Public academic prize contests-the concours académique-played a significant role in the intellectual life of Enlightenment France, with aspirants formulating positions on such matters as slavery, poverty, the education of women, tax reform, and urban renewal and submitting the resulting essays for scrutiny by panels of judges. In The Enlightenment in Practice, Jeremy L. Caradonna draws on archives both in Paris and the provinces to show that thousands of individuals-ranging from elite men and women of letters artisans, and peasants-participated in these intellectual competitions, a far broader range of people than has been previously assumed.
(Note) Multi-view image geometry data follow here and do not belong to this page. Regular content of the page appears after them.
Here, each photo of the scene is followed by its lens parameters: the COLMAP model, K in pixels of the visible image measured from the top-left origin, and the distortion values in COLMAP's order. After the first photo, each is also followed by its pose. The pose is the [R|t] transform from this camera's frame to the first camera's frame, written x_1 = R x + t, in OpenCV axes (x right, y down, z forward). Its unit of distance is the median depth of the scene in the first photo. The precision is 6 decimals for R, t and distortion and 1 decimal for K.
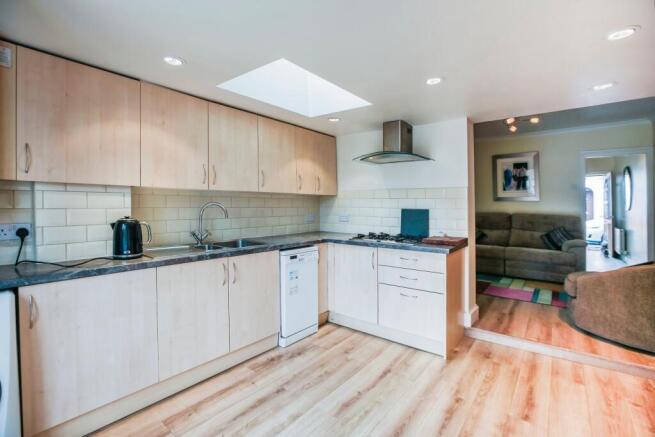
lens RADIAL K [[297.5, 0, 310.4], [0, 297.5, 203.2], [0, 0, 1]] dist [-0.049529, 0.009661]
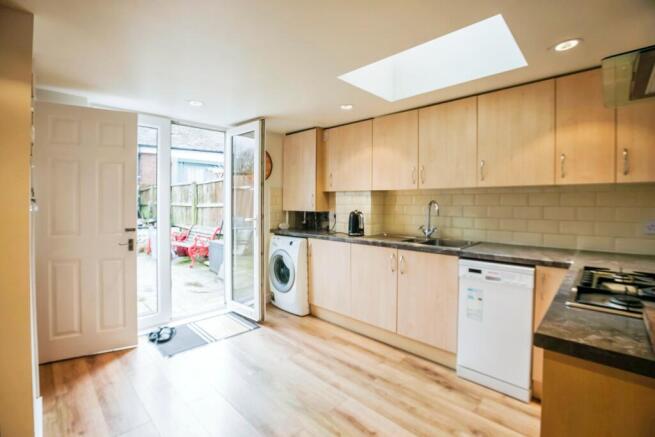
lens RADIAL K [[297.5, 0, 346.4], [0, 297.5, 206.4], [0, 0, 1]] dist [-0.049529, 0.009661]
pose [[-0.030945, 0.009590, -0.999475, 0.832896], [0.005729, 0.999939, 0.009417, 0.007953], [0.999505, -0.005434, -0.030998, 0.816052]]
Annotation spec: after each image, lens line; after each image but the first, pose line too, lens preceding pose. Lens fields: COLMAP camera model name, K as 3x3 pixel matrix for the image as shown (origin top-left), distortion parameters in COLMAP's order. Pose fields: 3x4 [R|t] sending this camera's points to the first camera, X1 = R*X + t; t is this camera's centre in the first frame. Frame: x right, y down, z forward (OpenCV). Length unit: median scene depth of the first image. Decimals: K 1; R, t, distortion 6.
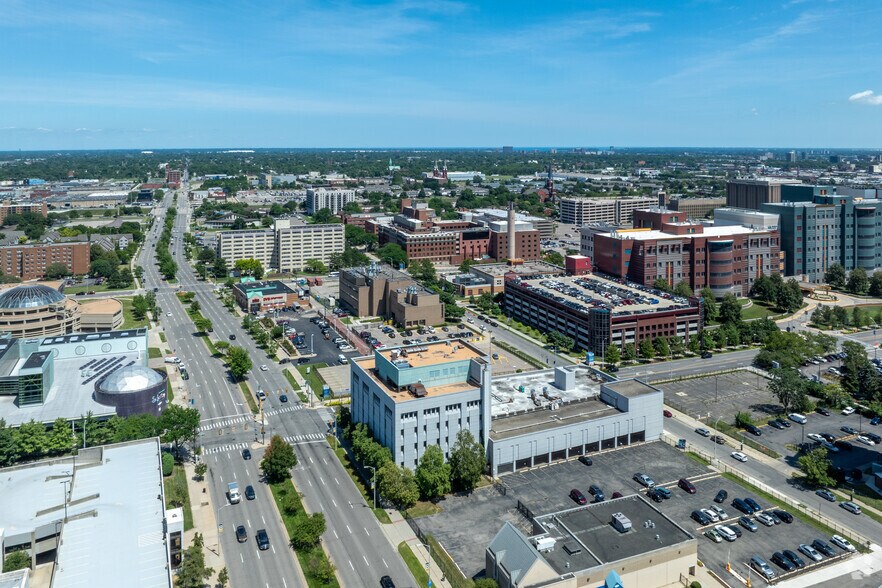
lens RADIAL K [[639.5, 0, 430.4], [0, 639.5, 282.3], [0, 0, 1]] dist [-0.029565, -0.000751]
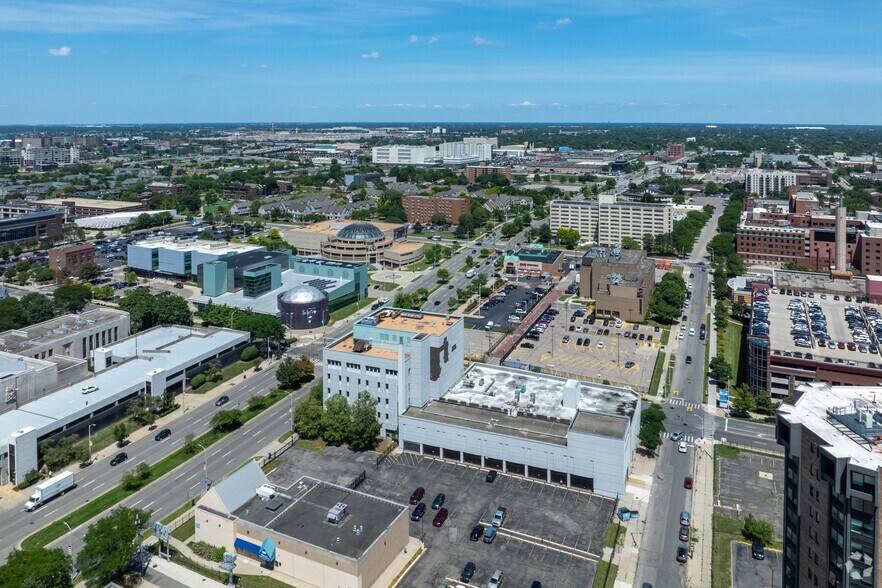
lens RADIAL K [[634.8, 0, 450.2], [0, 634.8, 261.3], [0, 0, 1]] dist [-0.029704, -0.003619]
pose [[0.690776, 0.158778, -0.705420, 0.448604], [-0.152964, 0.985602, 0.072053, -0.040564], [0.706704, 0.058131, 0.705117, 0.183639]]
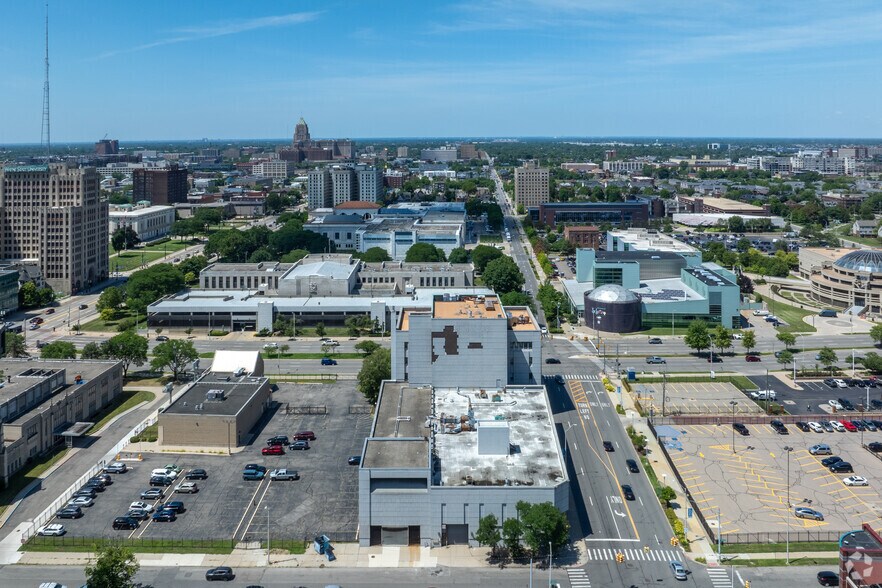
lens RADIAL K [[681.0, 0, 441.0], [0, 681.0, 294.0], [0, 0, 1]] dist [-0.035539, -0.003028]
pose [[-0.411826, 0.208973, -0.886978, 0.539105], [-0.181619, 0.935000, 0.304613, -0.121997], [0.892980, 0.286539, -0.347104, 0.771676]]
Caradonna contends that the Enlightenment in France can no longer be seen as a cultural movement restricted to a small coterie of philosophers or a limited number of printed texts. Moreover, Caradonna demonstrates that the French monarchy took academic competitions quite seriously, sponsoring numerous contests on such practical matters as deforestation, the quality of drinking water, and the nighttime illumination of cities. In some cases, the contests served as an early mechanism for technology transfer: the state used submissions to identify technical experts to whom it could turn for advice. Finally, the author shows how this unique intellectual exercise declined during the upheavals of the French Revolution, when voicing moderate public criticism became a rather dangerous act.